_Provided data_

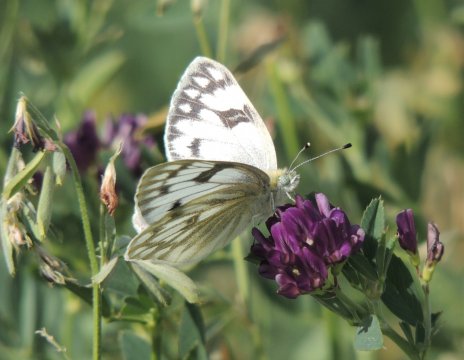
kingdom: Animalia
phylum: Arthropoda
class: Insecta
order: Lepidoptera
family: Pieridae
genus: Pontia
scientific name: Pontia occidentalis
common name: Western White
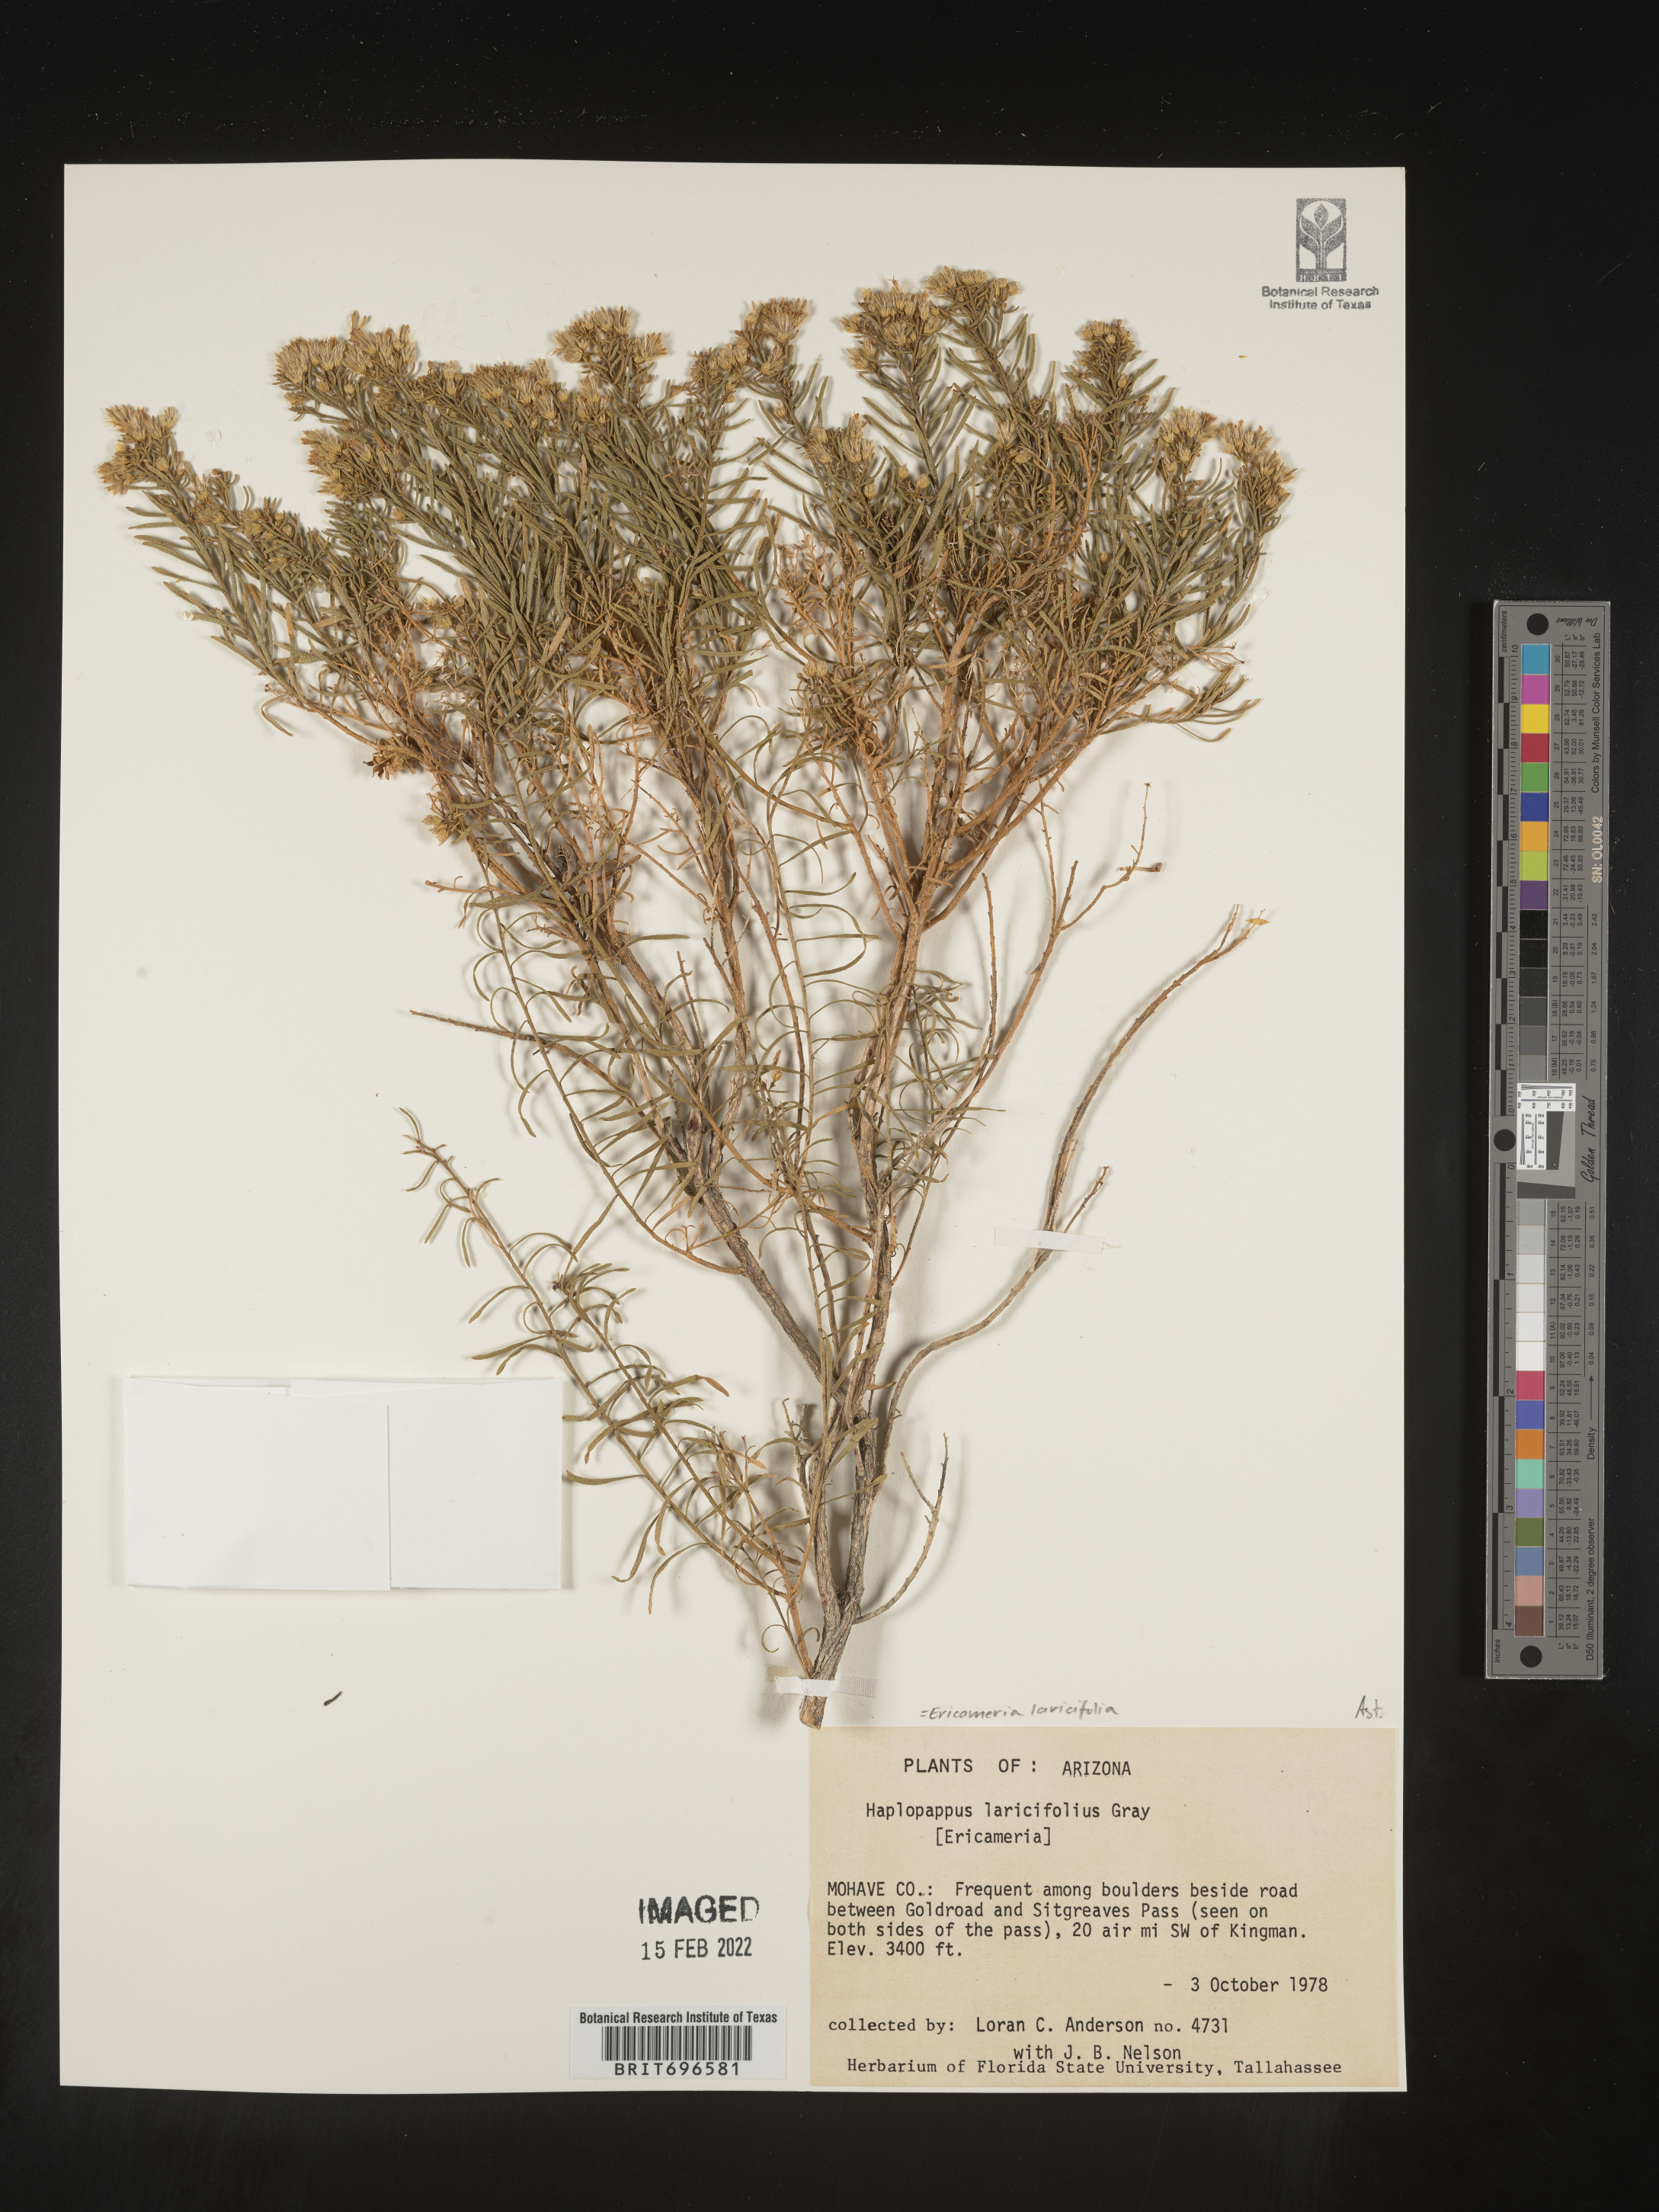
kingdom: Plantae
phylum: Tracheophyta
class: Magnoliopsida
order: Asterales
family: Asteraceae
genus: Ericameria
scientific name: Ericameria laricifolia
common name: Turpentine-bush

_Short task_
Gather every line in the entries above that contains the string "name", copying each one in full.

_Response to the exercise_
scientific name: Pontia occidentalis
common name: Western White
scientific name: Ericameria laricifolia
common name: Turpentine-bush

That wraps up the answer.